PROVIDED PASSAGE.
----------
Re: Re: Iceberg table maintenance

Péter Váry Fri, 03 May 2024 22:15:53 -0700

Hi Flink Team,

The Iceberg table maintenance proposal is on vote on the Iceberg dev list
[1].


Non-binding votes are important too, so if you are interested, please vote.

Thanks,
Peter

[1] - https://lists.apache.org/thread/qhz17ppdbb57ql356j49qqk3nyk59rvm

On Tue, Apr 2, 2024, 08:35 Péter Váry <peter.vary.apa...@gmail.com> wrote:

> Thanks Wenjin for your response.
>
> See my answers below:
>
> On Tue, Apr 2, 2024, 04:08 wenjin <wenjin...@gmail.com> wrote:
>
>> Hi Peter,
>> Thanks a lot for your answers, this detailed explanation has cleared my
>> confusions and been greatly beneficial to me. If you don't mind, could I
>> discuss two more questions with your？
>>
>> As you mentioned in your proposal and answers, the maintenance tasks may
>> cause resource interference and delay the checkpoint, and to my opinion,
>> they may also backpressure upstream when exists performance question. So,
>> If it is a better way to recommend users to run maintenance tasks in a
>> sperate Flink job?
>>
>
> For some users - small tables, manageable amounts of data - architectural
> simplicity is more important, than resource usage. Also, in the long term,
> I hope Autoscaling can help with in-place scaling for these jobs.
>
> But I definitely agree, that bigger, more resource constrained jobs are
> need to separate out compaction to another job.
>
>
>> As you mentioned in your proposal: "We can serialize different
>> maintenance tasks by chaining them together, but maintenance tasks
>> overlapping from consecutive runs also need to be prevented.”
>> In my understanding, if maintenance tasks are chained together in one
>> vertex, just like
>> "scheduler1->task1->scheduler2->task2->scheduler3->task3->schduler4->task4"，they
>> will be executed serially，and only after task4 finished, scheduler1 will
>> process next record. How can the overlapping of maintenance tasks happen?
>>
>
> When I talk about chained tasks, they are not chained into a single vertex.
>
> They are using the output of the previous task to start the next task, but
> all of them has multiple operators (some of them are with different
> parallelism), which prevents them to got into a single vertex.
>
> So overlapping could happen if a new input triggers a parallel scheduling.
>
> On the other hand, ensure maintenance tasks do not run concurrently by
>> chaing them together is not guaranteed, for there may be case diable the
>> chain. In this case, I think using tags is a better way than lock
>> mechanisms, for simplicity and ease of use for user.
>>
>> Thanks,
>> Wenjin.
>>
>> On 2024/03/30 13:22:12 Péter Váry wrote:
>> > Hi Wenjin,
>> >
>> > See my answers below:
>> >
>> > On Sat, Mar 30, 2024, 10:54 wenjin <we...@gmail.com> wrote:
>> >
>> > > Hi Peter,
>> > >
>> > > I am interested in your proposal and think make iceberg Flink
>> Connector
>> > > support running maintenance task is meaningful . If possible, could
>> you
>> > > help me clarify a few confusions.
----------
Extracted data entries:
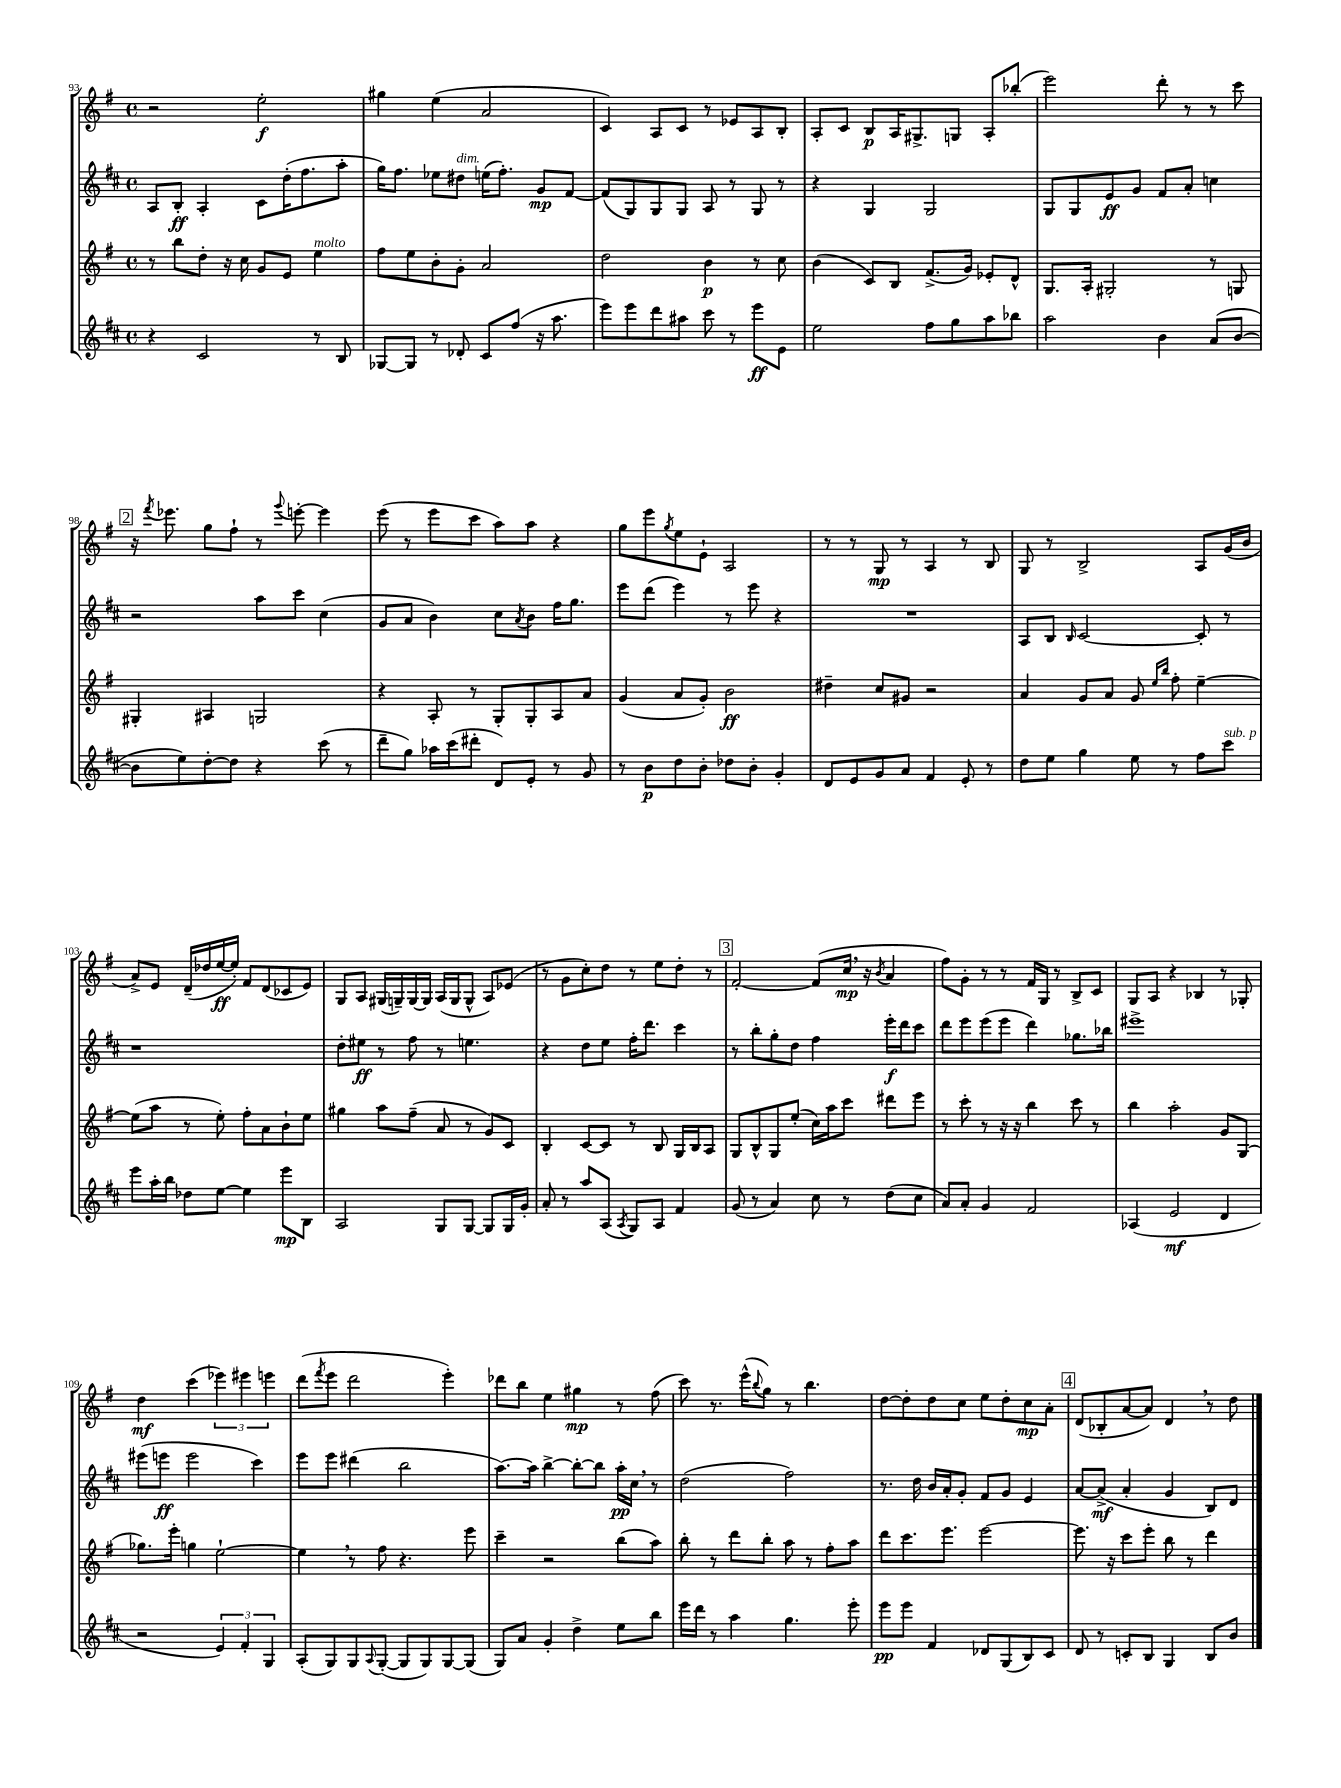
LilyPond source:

<<
\new StaffGroup <<
\new Staff = "s0" {
    \clef treble \key g \major \defaultTimeSignature \time 4/4
    r2 e''2-.\f |
    gis''4 e''4( a'2 |
    c'4) a8 c'8 r8 ees'8 a8 b8-. |
    a8-. c'8 b8\p a16 gis8.-> g8 a8-. bes''8-.( |
    e'''2) d'''8-. r8 r8 c'''8 |
    \mark \markup { \box "2" } r16 \acciaccatura { fis'''8 } ees'''8. g''8 fis''8-! r8 \appoggiatura { g'''8 } e'''8~-. e'''4 |
    e'''8( r8 e'''8 c'''8 a''8) a''8 r4 |
    g''8 e'''8 \acciaccatura { g''8 } e''8 e'8-! a2 |
    r8 r8 g8\mp r8 a4 r8 b8 |
    g8 r8 b2-> a8 g'16( b'16 |
    a'8->) e'8 d'16--( des''16 e''16~\ff e''16-.) fis'8 d'8( ces'8 e'8) |
    g8 a8 gis16( g16--) g16~ g16 a16( g16 g8-^ a8) ees'8( |
    r8 g'8 c''8-.) d''8 r8 e''8 d''8-. r8 |
    \mark \markup { \box "3" } fis'2~-. fis'8( c''16\mp \breathe r16 \acciaccatura { b'8 } a'4 |
    fis''8) g'8-. r8 r8 fis'16 g16 r8 b8-> c'8 |
    g8 a8 r4 bes4 r8 ges8-. |
    d''4\mf c'''4( \tuplet 3/2 { ees'''4) eis'''4 e'''4 } |
    d'''8( \acciaccatura { fis'''8 } e'''8 d'''2 e'''4-.) |
    des'''8 b''8 e''4 gis''4\mp r8 fis''8( |
    c'''8) r8. e'''16-^( \appoggiatura { b''8 } g''8) r8 b''4. |
    d''8~ d''8-. d''8 c''8 e''8 d''8-. c''8\mp a'8-. |
    \mark \markup { \box "4" } d'8( bes8-. a'8~ a'8) d'4 \breathe r8 d''8 \bar "|." |
}
\new Staff = "s1" {
    \clef treble \key d \major \defaultTimeSignature \time 4/4
    a8 b8-.\ff a4-. cis'8 d''16-.( fis''8. a''8-. |
    g''16) fis''8. ees''8 dis''8^\markup { \italic "dim." } e''16( fis''8.-.) g'8\mp fis'8~ |
    fis'8( g8) g8 g8 a8 r8 g8 r8 |
    r4 g4 g2 |
    g8 g8 e'8\ff g'8 fis'8 a'8-. c''4 |
    \mark \markup { \box "2" } r2 a''8 cis'''8 cis''4( |
    g'8 a'8 b'4) cis''8 \acciaccatura { a'8 } b'8 fis''16 g''8. |
    e'''8 d'''8( e'''4) r8 e'''8 r4 |
    R1 |
    a8 b8 \grace { b16 } cis'2~ cis'8-. r8 |
    r1 |
    d''8-. eis''8\ff r8 fis''8 r8 e''4. |
    r4 d''8 e''8 fis''16-. d'''8. cis'''4 |
    \mark \markup { \box "3" } r8 b''8-. g''8-. d''8 fis''4 e'''16-.\f d'''16 cis'''8 |
    d'''8 e'''8 e'''8( e'''8 d'''4) ges''8. bes''16 |
    eis'''1-> |
    eis'''8( e'''8\ff e'''2 cis'''4) |
    e'''8 e'''8 dis'''4( b''2 |
    a''8.~) a''16 b''4~-> b''8~-. b''8 a''16-.\pp cis''16 \breathe r8 |
    d''2( fis''2) |
    r8. d''16 b'16 a'16-. g'8-. fis'8 g'8 e'4 |
    \mark \markup { \box "4" } a'8~ a'8->\mf( a'4-. g'4 b8) d'8 \bar "|." |
}
\new Staff = "s2" {
    \clef treble \key g \major \defaultTimeSignature \time 4/4
    r8 b''8 d''8-. r16 c''16 g'8 e'8 e''4^\markup { \italic "molto" } |
    fis''8 e''8 b'8-. g'8-. a'2 |
    d''2 b'4\p r8 c''8 |
    b'4( c'8) b8 fis'8.->( g'16) ees'8-. d'8-^ |
    g8. a16-. gis2-. r8 g8 |
    \mark \markup { \box "2" } gis4-. ais4 g2 |
    r4 a8-. r8 g8-. g8-. a8 a'8 |
    g'4( a'8 g'8-.) b'2\ff |
    dis''4-- c''8 gis'8 r2 |
    a'4 g'8 a'8 g'8 \grace { e''16 b''16 } fis''8-. e''4~-- |
    e''8( a''8 r8 e''8-.) fis''8-. a'8 b'8-! e''8 |
    gis''4 a''8 fis''8--( a'8 r8 g'8) c'8 |
    b4-. c'8~ c'8 r8 b8 g16 b16 a8 |
    \mark \markup { \box "3" } g8 b8-^ g8 e''8-.( c''16) a''16 c'''8 dis'''8 e'''8 |
    r8 c'''8-. r8 r16 r16 b''4 c'''8 r8 |
    b''4 a''2-. g'8 g8( |
    ges''8.) e'''16-. g''4 e''2~-! |
    e''4 \breathe r8 fis''8 r4. e'''8 |
    c'''4-- r2 b''8( a''8) |
    b''8-. r8 d'''8 b''8-. a''8 r8 fis''8-. a''8 |
    d'''8 c'''8. e'''8. e'''2~ |
    \mark \markup { \box "4" } e'''8. r16 c'''8 e'''8-. b''8 r8 d'''4 \bar "|." |
}
\new Staff = "s3" {
    \clef treble \key d \major \defaultTimeSignature \time 4/4
    r4 cis'2 r8 b8 |
    ges8~ ges8 r8 des'8-. cis'8 fis''8( r16 a''8. |
    e'''8) e'''8 d'''8 ais''8 cis'''8 r8 e'''8\ff e'8 |
    e''2 fis''8 g''8 a''8 bes''8 |
    a''2 b'4 a'8( b'8~ |
    \mark \markup { \box "2" } b'8 e''8) d''8~-. d''8 r4 cis'''8( r8 |
    d'''8-- g''8) aes''16 cis'''16( dis'''8-. d'8) e'8-. r8 g'8 |
    r8 b'8\p d''8 b'8-. des''8 b'8-. g'4-. |
    d'8 e'8 g'8 a'8 fis'4 e'8-. r8 |
    d''8 e''8 g''4 e''8 r8 fis''8 cis'''8^\markup { \italic "sub. p" } |
    e'''8 a''16-. b''16 des''8 e''8~ e''4 e'''8\mp b8 |
    a2 g8 g8~ g8 g16 g'16-. |
    a'8-. r8 a''8 a8( \acciaccatura { a8 } g8) a8 fis'4 |
    \mark \markup { \box "3" } g'8( r8 a'4) cis''8 r8 d''8( cis''8 |
    a'8) a'8-. g'4 fis'2 |
    aes4( e'2\mf d'4 |
    r2 \tuplet 3/2 { e'4) fis'4-. g4 } |
    a8-.( g8) g8 \appoggiatura { a8 } g8~-.( g8 g8) g8~ g8( |
    g8) a'8 g'4-. d''4-> e''8 b''8 |
    e'''16 d'''16 r8 a''4 g''4. e'''8-. |
    e'''8\pp e'''8 fis'4 des'8 g8( b8) cis'8 |
    \mark \markup { \box "4" } d'8 r8 c'8-. b8 g4 b8 b'8 \bar "|." |
}
>>
>>
\layout { \context { \Score currentBarNumber = #93 } }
----------
CHALLENGE 1.
List every date and time that the Iceberg table maintenance thread gives for when a message was sent.
CHALLENGE 2.
Carry the Iceberg table maintenance thread forward, starting right after its final line.

WRITTEN ANSWER 1.
- Fri, 03 May 2024 22:15:53 -0700
- Tue, Apr 2, 2024, 08:35
- Tue, Apr 2, 2024, 04:08
- 2024/03/30 13:22:12
- Sat, Mar 30, 2024, 10:54

WRITTEN ANSWER 2.
>> > >
>> > > - When the iceberg table is written by single Flink job (use case1,
>> 2)，the
>> > > maintenance tasks will be added to the post commit topology. How dose
>> the
>> > > maintenance tasks execute? Synchronously or Asynchronously? Will the
>> > > maintenance tasks block the data processing of Flink job?
>> > >
>> >
>> > The sceduling and maintenance tasks are just regular Flink operators.
>> Also
>> > the scheduler will make sure that the maintenance tasks are not chained
>> to
>> > the Iceberg committer, so I would call this Asynchronous.
>> > Flink operators do not block other operators, but the maintenance tasks
>> are
>> > competing for resources with the other data processing tasks. That is
>> why
>> > we provide the possibility to define slot sharing groups for the
>> > maintenance tasks. This allows the users to separate the provided
>> resources
>> > as much as Flink allows.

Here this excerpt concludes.